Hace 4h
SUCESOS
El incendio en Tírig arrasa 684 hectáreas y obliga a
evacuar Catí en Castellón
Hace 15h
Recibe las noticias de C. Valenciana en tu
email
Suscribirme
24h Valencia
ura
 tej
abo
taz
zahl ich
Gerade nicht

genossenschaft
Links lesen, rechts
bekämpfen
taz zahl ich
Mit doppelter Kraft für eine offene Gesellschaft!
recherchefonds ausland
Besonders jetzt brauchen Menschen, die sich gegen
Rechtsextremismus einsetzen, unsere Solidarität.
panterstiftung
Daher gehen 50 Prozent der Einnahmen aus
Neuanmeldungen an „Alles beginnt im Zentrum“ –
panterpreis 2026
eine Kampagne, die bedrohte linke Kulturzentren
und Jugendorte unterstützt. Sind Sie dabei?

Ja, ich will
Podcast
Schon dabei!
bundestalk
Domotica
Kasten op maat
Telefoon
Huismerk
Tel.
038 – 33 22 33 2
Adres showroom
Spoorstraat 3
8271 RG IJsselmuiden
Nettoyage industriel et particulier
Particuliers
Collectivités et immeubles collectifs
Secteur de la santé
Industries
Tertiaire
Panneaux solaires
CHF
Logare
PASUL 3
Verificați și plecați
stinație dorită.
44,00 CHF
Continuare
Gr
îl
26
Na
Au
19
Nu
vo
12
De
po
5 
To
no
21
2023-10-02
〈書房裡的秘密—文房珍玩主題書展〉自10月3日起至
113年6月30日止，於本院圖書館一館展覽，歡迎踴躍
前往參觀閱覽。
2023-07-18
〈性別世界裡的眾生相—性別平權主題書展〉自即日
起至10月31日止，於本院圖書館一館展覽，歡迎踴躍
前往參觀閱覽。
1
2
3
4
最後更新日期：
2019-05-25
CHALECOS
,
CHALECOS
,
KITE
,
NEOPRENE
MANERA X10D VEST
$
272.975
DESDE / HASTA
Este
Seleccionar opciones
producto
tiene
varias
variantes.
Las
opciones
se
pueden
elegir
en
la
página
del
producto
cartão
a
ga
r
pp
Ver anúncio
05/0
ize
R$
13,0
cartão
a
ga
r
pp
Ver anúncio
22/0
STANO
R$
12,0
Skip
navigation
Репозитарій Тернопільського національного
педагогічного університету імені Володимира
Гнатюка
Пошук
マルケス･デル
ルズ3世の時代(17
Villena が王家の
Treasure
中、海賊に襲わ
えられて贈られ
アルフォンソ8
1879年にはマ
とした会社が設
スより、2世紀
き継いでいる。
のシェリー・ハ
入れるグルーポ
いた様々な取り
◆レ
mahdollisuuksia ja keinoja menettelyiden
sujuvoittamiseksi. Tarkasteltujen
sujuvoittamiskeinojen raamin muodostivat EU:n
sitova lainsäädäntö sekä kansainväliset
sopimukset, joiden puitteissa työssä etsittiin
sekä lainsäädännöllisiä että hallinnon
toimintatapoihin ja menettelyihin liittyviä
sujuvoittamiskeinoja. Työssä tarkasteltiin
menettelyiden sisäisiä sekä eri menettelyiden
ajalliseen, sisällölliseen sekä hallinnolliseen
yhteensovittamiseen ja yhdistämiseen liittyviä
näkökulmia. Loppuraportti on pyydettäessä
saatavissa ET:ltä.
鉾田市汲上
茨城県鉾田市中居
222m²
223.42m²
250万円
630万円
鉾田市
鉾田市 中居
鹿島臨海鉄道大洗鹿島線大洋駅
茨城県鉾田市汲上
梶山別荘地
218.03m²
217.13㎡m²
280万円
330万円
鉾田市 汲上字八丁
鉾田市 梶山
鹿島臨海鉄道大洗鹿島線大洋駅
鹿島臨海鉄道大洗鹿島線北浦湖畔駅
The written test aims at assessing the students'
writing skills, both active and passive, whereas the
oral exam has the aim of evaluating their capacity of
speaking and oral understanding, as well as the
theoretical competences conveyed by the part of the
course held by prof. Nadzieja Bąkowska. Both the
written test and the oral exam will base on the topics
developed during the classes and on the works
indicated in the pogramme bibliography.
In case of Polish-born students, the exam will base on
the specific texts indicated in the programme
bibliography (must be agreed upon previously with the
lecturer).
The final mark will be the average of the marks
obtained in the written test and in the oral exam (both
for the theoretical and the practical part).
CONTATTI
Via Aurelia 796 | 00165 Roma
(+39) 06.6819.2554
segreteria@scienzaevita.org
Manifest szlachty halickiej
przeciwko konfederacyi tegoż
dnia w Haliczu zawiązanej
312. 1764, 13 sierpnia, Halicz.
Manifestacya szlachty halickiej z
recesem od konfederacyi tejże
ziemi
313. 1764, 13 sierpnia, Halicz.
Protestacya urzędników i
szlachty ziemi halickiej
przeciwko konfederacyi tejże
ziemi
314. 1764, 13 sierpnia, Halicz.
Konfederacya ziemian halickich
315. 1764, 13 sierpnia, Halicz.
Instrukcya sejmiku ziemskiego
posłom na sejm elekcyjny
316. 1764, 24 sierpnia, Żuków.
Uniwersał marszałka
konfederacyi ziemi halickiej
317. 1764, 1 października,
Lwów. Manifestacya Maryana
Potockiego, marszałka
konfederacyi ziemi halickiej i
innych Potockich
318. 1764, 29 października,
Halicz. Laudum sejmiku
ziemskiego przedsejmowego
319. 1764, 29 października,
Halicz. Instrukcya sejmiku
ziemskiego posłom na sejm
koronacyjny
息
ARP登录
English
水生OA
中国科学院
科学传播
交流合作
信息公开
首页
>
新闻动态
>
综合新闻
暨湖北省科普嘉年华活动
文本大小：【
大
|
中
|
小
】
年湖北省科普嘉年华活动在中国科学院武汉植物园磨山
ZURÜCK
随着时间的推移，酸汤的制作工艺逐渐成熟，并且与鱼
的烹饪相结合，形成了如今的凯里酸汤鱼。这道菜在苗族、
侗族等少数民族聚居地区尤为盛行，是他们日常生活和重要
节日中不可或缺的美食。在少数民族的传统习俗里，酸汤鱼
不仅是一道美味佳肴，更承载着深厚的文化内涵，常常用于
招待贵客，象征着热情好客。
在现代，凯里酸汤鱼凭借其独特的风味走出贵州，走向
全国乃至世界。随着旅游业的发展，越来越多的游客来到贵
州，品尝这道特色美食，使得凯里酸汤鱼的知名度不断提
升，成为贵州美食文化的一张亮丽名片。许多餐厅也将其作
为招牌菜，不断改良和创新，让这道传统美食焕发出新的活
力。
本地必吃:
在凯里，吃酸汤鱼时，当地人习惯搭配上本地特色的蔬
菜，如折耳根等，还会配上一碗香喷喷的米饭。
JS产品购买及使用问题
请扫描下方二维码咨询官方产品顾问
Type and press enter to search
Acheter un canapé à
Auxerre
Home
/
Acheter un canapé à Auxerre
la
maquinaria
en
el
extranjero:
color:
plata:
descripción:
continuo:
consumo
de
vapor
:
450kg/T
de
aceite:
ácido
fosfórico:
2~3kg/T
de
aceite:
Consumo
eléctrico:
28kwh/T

══════

**Written task**
Please print all of the lines above again, character for character, with nothing changed, added or left out.

**Exercise output**
Hace 4h
SUCESOS
El incendio en Tírig arrasa 684 hectáreas y obliga a
evacuar Catí en Castellón
Hace 15h
Recibe las noticias de C. Valenciana en tu
email
Suscribirme
24h Valencia
ura
 tej
abo
taz
zahl ich
Gerade nicht

genossenschaft
Links lesen, rechts
bekämpfen
taz zahl ich
Mit doppelter Kraft für eine offene Gesellschaft!
recherchefonds ausland
Besonders jetzt brauchen Menschen, die sich gegen
Rechtsextremismus einsetzen, unsere Solidarität.
panterstiftung
Daher gehen 50 Prozent der Einnahmen aus
Neuanmeldungen an „Alles beginnt im Zentrum“ –
panterpreis 2026
eine Kampagne, die bedrohte linke Kulturzentren
und Jugendorte unterstützt. Sind Sie dabei?

Ja, ich will
Podcast
Schon dabei!
bundestalk
Domotica
Kasten op maat
Telefoon
Huismerk
Tel.
038 – 33 22 33 2
Adres showroom
Spoorstraat 3
8271 RG IJsselmuiden
Nettoyage industriel et particulier
Particuliers
Collectivités et immeubles collectifs
Secteur de la santé
Industries
Tertiaire
Panneaux solaires
CHF
Logare
PASUL 3
Verificați și plecați
stinație dorită.
44,00 CHF
Continuare
Gr
îl
26
Na
Au
19
Nu
vo
12
De
po
5 
To
no
21
2023-10-02
〈書房裡的秘密—文房珍玩主題書展〉自10月3日起至
113年6月30日止，於本院圖書館一館展覽，歡迎踴躍
前往參觀閱覽。
2023-07-18
〈性別世界裡的眾生相—性別平權主題書展〉自即日
起至10月31日止，於本院圖書館一館展覽，歡迎踴躍
前往參觀閱覽。
1
2
3
4
最後更新日期：
2019-05-25
CHALECOS
,
CHALECOS
,
KITE
,
NEOPRENE
MANERA X10D VEST
$
272.975
DESDE / HASTA
Este
Seleccionar opciones
producto
tiene
varias
variantes.
Las
opciones
se
pueden
elegir
en
la
página
del
producto
cartão
a
ga
r
pp
Ver anúncio
05/0
ize
R$
13,0
cartão
a
ga
r
pp
Ver anúncio
22/0
STANO
R$
12,0
Skip
navigation
Репозитарій Тернопільського національного
педагогічного університету імені Володимира
Гнатюка
Пошук
マルケス･デル
ルズ3世の時代(17
Villena が王家の
Treasure
中、海賊に襲わ
えられて贈られ
アルフォンソ8
1879年にはマ
とした会社が設
スより、2世紀
き継いでいる。
のシェリー・ハ
入れるグルーポ
いた様々な取り
◆レ
mahdollisuuksia ja keinoja menettelyiden
sujuvoittamiseksi. Tarkasteltujen
sujuvoittamiskeinojen raamin muodostivat EU:n
sitova lainsäädäntö sekä kansainväliset
sopimukset, joiden puitteissa työssä etsittiin
sekä lainsäädännöllisiä että hallinnon
toimintatapoihin ja menettelyihin liittyviä
sujuvoittamiskeinoja. Työssä tarkasteltiin
menettelyiden sisäisiä sekä eri menettelyiden
ajalliseen, sisällölliseen sekä hallinnolliseen
yhteensovittamiseen ja yhdistämiseen liittyviä
näkökulmia. Loppuraportti on pyydettäessä
saatavissa ET:ltä.
鉾田市汲上
茨城県鉾田市中居
222m²
223.42m²
250万円
630万円
鉾田市
鉾田市 中居
鹿島臨海鉄道大洗鹿島線大洋駅
茨城県鉾田市汲上
梶山別荘地
218.03m²
217.13㎡m²
280万円
330万円
鉾田市 汲上字八丁
鉾田市 梶山
鹿島臨海鉄道大洗鹿島線大洋駅
鹿島臨海鉄道大洗鹿島線北浦湖畔駅
The written test aims at assessing the students'
writing skills, both active and passive, whereas the
oral exam has the aim of evaluating their capacity of
speaking and oral understanding, as well as the
theoretical competences conveyed by the part of the
course held by prof. Nadzieja Bąkowska. Both the
written test and the oral exam will base on the topics
developed during the classes and on the works
indicated in the pogramme bibliography.
In case of Polish-born students, the exam will base on
the specific texts indicated in the programme
bibliography (must be agreed upon previously with the
lecturer).
The final mark will be the average of the marks
obtained in the written test and in the oral exam (both
for the theoretical and the practical part).
CONTATTI
Via Aurelia 796 | 00165 Roma
(+39) 06.6819.2554
segreteria@scienzaevita.org
Manifest szlachty halickiej
przeciwko konfederacyi tegoż
dnia w Haliczu zawiązanej
312. 1764, 13 sierpnia, Halicz.
Manifestacya szlachty halickiej z
recesem od konfederacyi tejże
ziemi
313. 1764, 13 sierpnia, Halicz.
Protestacya urzędników i
szlachty ziemi halickiej
przeciwko konfederacyi tejże
ziemi
314. 1764, 13 sierpnia, Halicz.
Konfederacya ziemian halickich
315. 1764, 13 sierpnia, Halicz.
Instrukcya sejmiku ziemskiego
posłom na sejm elekcyjny
316. 1764, 24 sierpnia, Żuków.
Uniwersał marszałka
konfederacyi ziemi halickiej
317. 1764, 1 października,
Lwów. Manifestacya Maryana
Potockiego, marszałka
konfederacyi ziemi halickiej i
innych Potockich
318. 1764, 29 października,
Halicz. Laudum sejmiku
ziemskiego przedsejmowego
319. 1764, 29 października,
Halicz. Instrukcya sejmiku
ziemskiego posłom na sejm
koronacyjny
息
ARP登录
English
水生OA
中国科学院
科学传播
交流合作
信息公开
首页
>
新闻动态
>
综合新闻
暨湖北省科普嘉年华活动
文本大小：【
大
|
中
|
小
】
年湖北省科普嘉年华活动在中国科学院武汉植物园磨山
ZURÜCK
随着时间的推移，酸汤的制作工艺逐渐成熟，并且与鱼
的烹饪相结合，形成了如今的凯里酸汤鱼。这道菜在苗族、
侗族等少数民族聚居地区尤为盛行，是他们日常生活和重要
节日中不可或缺的美食。在少数民族的传统习俗里，酸汤鱼
不仅是一道美味佳肴，更承载着深厚的文化内涵，常常用于
招待贵客，象征着热情好客。
在现代，凯里酸汤鱼凭借其独特的风味走出贵州，走向
全国乃至世界。随着旅游业的发展，越来越多的游客来到贵
州，品尝这道特色美食，使得凯里酸汤鱼的知名度不断提
升，成为贵州美食文化的一张亮丽名片。许多餐厅也将其作
为招牌菜，不断改良和创新，让这道传统美食焕发出新的活
力。
本地必吃:
在凯里，吃酸汤鱼时，当地人习惯搭配上本地特色的蔬
菜，如折耳根等，还会配上一碗香喷喷的米饭。
JS产品购买及使用问题
请扫描下方二维码咨询官方产品顾问
Type and press enter to search
Acheter un canapé à
Auxerre
Home
/
Acheter un canapé à Auxerre
la
maquinaria
en
el
extranjero:
color:
plata:
descripción:
continuo:
consumo
de
vapor
:
450kg/T
de
aceite:
ácido
fosfórico:
2~3kg/T
de
aceite:
Consumo
eléctrico:
28kwh/T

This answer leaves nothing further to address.